Monday, August 08, 2011

Roger Ebert is wrong

I agree with the wisdom of almost every thing that Ebert says in this article; but, he's missing a piece of the First Amendment and is confused about another piece. 

“Congress shall make no law respecting an establishment of religion, or prohibiting the free exercise thereof; or abridging the freedom of speech, or of the press; or the right of the people peaceably to assemble, and to petition the Government for a redress of grievances.”  U.S. Constitution.

“There are not two sides to the separation of Church and State. There is only this: They must be separated for the health of our democracy.”  Roger Ebert.

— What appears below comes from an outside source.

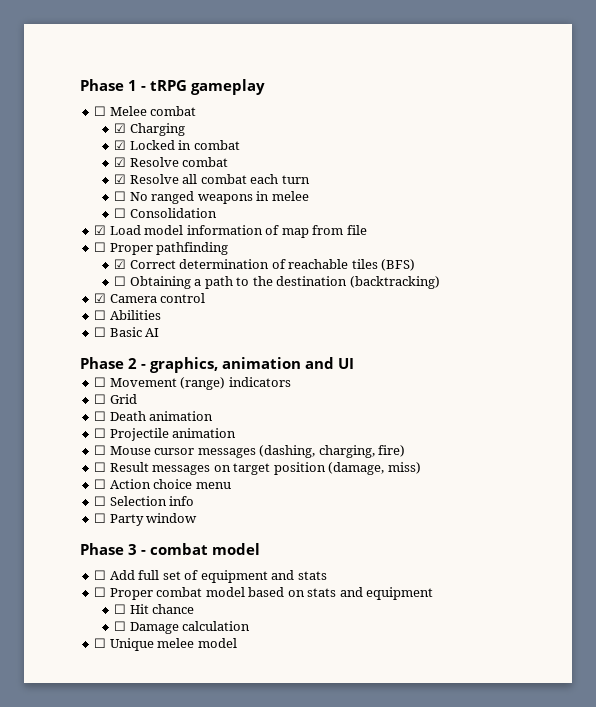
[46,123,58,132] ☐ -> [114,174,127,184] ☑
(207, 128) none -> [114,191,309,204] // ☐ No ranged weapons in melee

“Separation of Church and State” is a legal construct that is intended to ensure that government doesn’t get into the religious favoritism and anti-religion business.  In the meantime, people, under the “freedom” clause get to say and do pretty much what they like, including advocating an establishment of religion or trying to convince people that they have the one true religion and other contenders should be stomped.

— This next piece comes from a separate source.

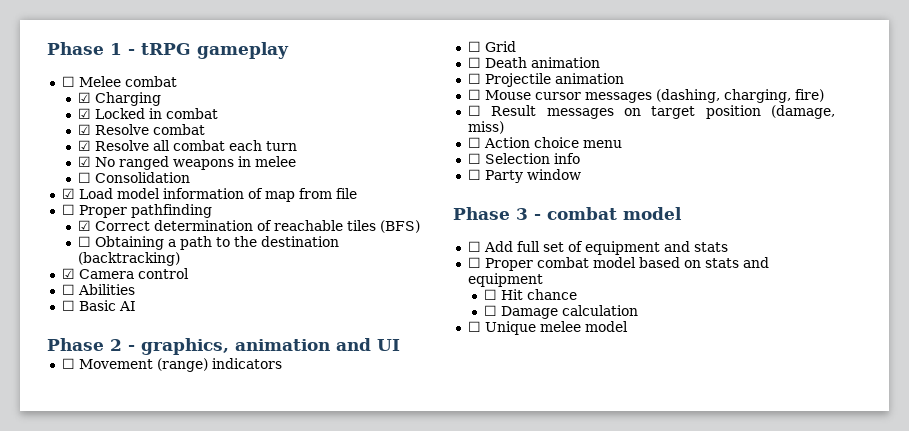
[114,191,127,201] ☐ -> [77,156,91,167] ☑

Governor Perry, the other headliners and the 30,000 people that showed up at the “Response” rally on Saturday are a perfect example of how the First Amendment works.  They, not a government, organized it.  They assembled, spoke and prayed to their hearts content.  They may have petitioned the government.  The “press” rallied round them or against them, including Mr. Ebert.  No laws were passed.  No government did anything, just people.

The “Response” rally and how everyone reacted to it, is exactly how things in this country should go.  Are they right as to what they want?  If their God can help, great, though I don’t think our country’s political disputes are high on the celestial to do list.


The Curmudgeon said...

Dave, I am a big Roger Ebert fan. I look forward to my Friday morning train ride when I eagerly read his reviews of movies I will never see.

But, yes, he is wrong on this.

A governor, a senator, a President -- all can shout their religious views, broad or narrow, from the highest mountaintop without violating the separation of Church and State. Gov. Perry, however much his personal religious views may make me squeamish, has the right to have his rally -- as long as it wasn't on state property or paid for at state expense.

In fact, to the extent that he may put himself forward as a presidential candidate (depending on whether God gives him the OK, apparently), it was a good thing that Gov. Perry held his rally. He is not hiding his views; he is putting them out there for the people to see... and evaluate.

But you've picked (and Mr. Ebert has fumbled) the easy case. It gets harder when someone holding his views is picking out public school textbooks, because he can not help but bring his religious viewpoint to the process. On the other hand, if the folks down there elected him and that's among his assigned tasks, as long as the books selected aren't overtly religious, where can the line be properly drawn?

Dave said...

Curmudgeon, I think, God forbid, he were elected nationally, or acts as the Texas Governor to make a religious decision, I think it's okay as long as it isn't a crazy violation of a constitution. Even then, that's what constitutions and their due process and equal protection clauses, indeed, the Ninth and Tenth Amendments and the courts are for.

Dave said...

And, if you like the reviews, read his blog - very often, very good.